Much of my fear springs from the fact that I have no practicable way of avoiding such ossification. The only way I know to combat this tendency is to continuously discard things I once thought I knew. If you think you've got something all figured out, it's remarkably difficult to learn about that something, so I try to take old conclusions and routinely put them up for review. So far, if I may be so bold, I think it's worked out pretty well.

But it comes at a cost, and don't know that I can keep this up forever. Sure, I'm aiming for an academic life, and an academic life should bring with it constant reexamination and reevaluation. But someday it'd be handy to be an expert on something. (I'm pretty sure search committees and tenure boards, not to mention students, will appreciate it.) And it's hard to become an expert when you're constantly dropping knowledge out the back of your mind in order to preserve your tabula rasa—assuming you can keep up the patience and mental sharpness to do so in the first place. If I want to achieve my dreams, it seems, I'm forced to compromise on something I consider a defining part of my character.

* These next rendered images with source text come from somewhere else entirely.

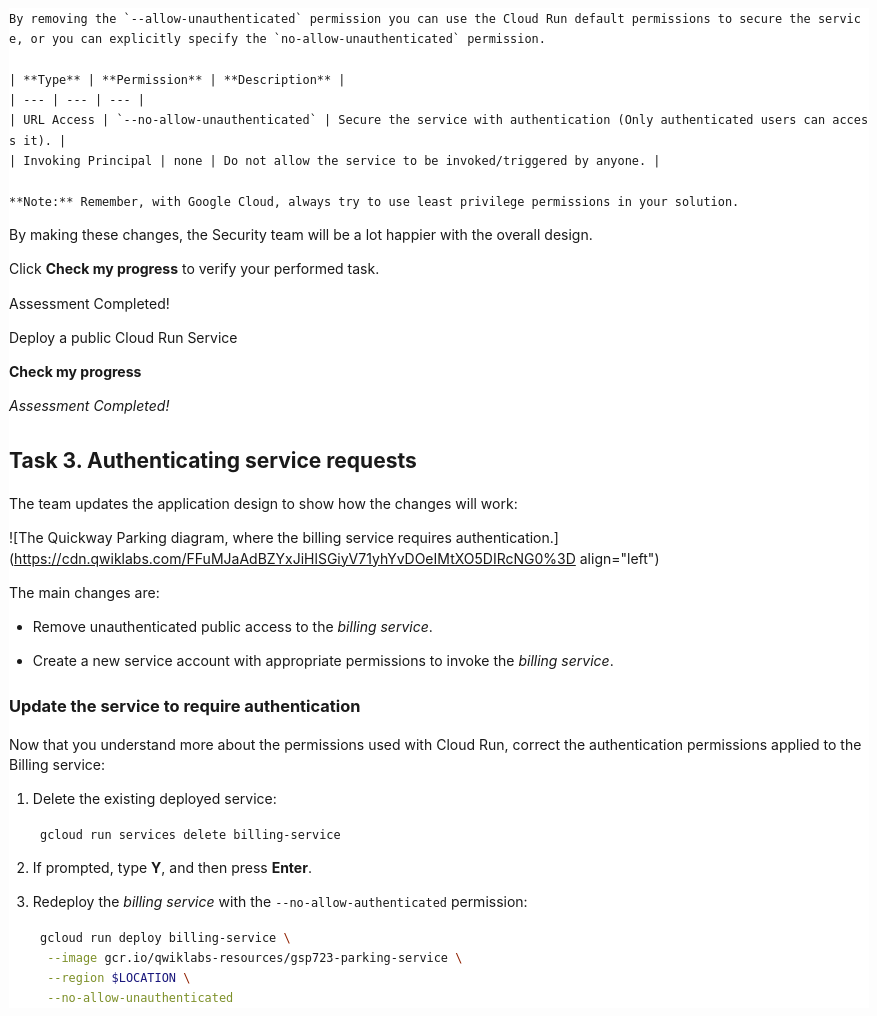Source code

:     By removing the `--allow-unauthenticated` permission you can use the Cloud Run default permissions to secure the service, or you can explicitly specify the `no-allow-unauthenticated` permission.
    
    | **Type** | **Permission** | **Description** |
    | --- | --- | --- |
    | URL Access | `--no-allow-unauthenticated` | Secure the service with authentication (Only authenticated users can access it). |
    | Invoking Principal | none | Do not allow the service to be invoked/triggered by anyone. |
    
    **Note:** Remember, with Google Cloud, always try to use least privilege permissions in your solution.
    

By making these changes, the Security team will be a lot happier with the overall design.

Click **Check my progress** to verify your performed task.

Assessment Completed!

Deploy a public Cloud Run Service

**Check my progress**

*Assessment Completed!*

## **Task 3. Authenticating service requests**

The team updates the application design to show how the changes will work:

![The Quickway Parking diagram, where the billing service requires authentication.](https://cdn.qwiklabs.com/FFuMJaAdBZYxJiHlSGiyV71yhYvDOeIMtXO5DIRcNG0%3D align="left")

The main changes are:

* Remove unauthenticated public access to the *billing service*.
    
* Create a new service account with appropriate permissions to invoke the *billing service*.
    

### Update the service to require authentication

Now that you understand more about the permissions used with Cloud Run, correct the authentication permissions applied to the Billing service:

1. Delete the existing deployed service:
    
    ```apache
     gcloud run services delete billing-service
    ```
    
2. If prompted, type **Y**, and then press **Enter**.
    
3. Redeploy the *billing service* with the `--no-allow-authenticated` permission:
    
    ```bash
     gcloud run deploy billing-service \
      --image gcr.io/qwiklabs-resources/gsp723-parking-service \
      --region $LOCATION \
      --no-allow-unauthenticated
    ```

Maybe that's the price we pay for stability. Perhaps the cost of an established life is that I have to grow up, settle down, and entrench myself in a few worthwhile—yet finite—principles. Perhaps I'm doomed to become old. And stubborn. And stodgy. And, like it as not, to incite young, insufferable know-it-alls to make obscene gestures in my direction.

2 comments:

tyler pulsipher said...

If there were a law requireing a helmet of course it would be different, but you still acted foolishly and deservered to be repremended. Your poor health-related choices increase medical insurance and taxes (for public health canpaigns) for the rest of us as you increase the total statistical probability for adverse, expensive consequences in hte population. I grant that you had eveery right to respond the way you did, and I would be sorely tempted to do the same thing to "old lady who couldn't see over the steering wheel," but engaging in risky behavior is not your perogative when your actions will affect others. The argument "it's my life and my choice" doesn't work hardly anywhere anymore as all your poor (and good) decisions and behaviors affect others.
As far as your fears about losing your mind, good luck with staying sane and alert! Do crossword puzzles! :-)

Tyler

Chad Can Plan said...

They say that foreign languages are really good for preserving mental capacities. So take up Latin again, or Spanish, or even Finnish. In any case, I will wear a helmet because one day at UF I was walking to my building when I saw a student fall off her bike and hit her head on the curb. She sat on the ground twitching while a person with medical training saw she was OK. This red-asphalt lite taught me to wear a helmet and be a (potential) good bicyclist.
I'm also my district's bike coordinator at work, so I take a professional interest in this (hahaha).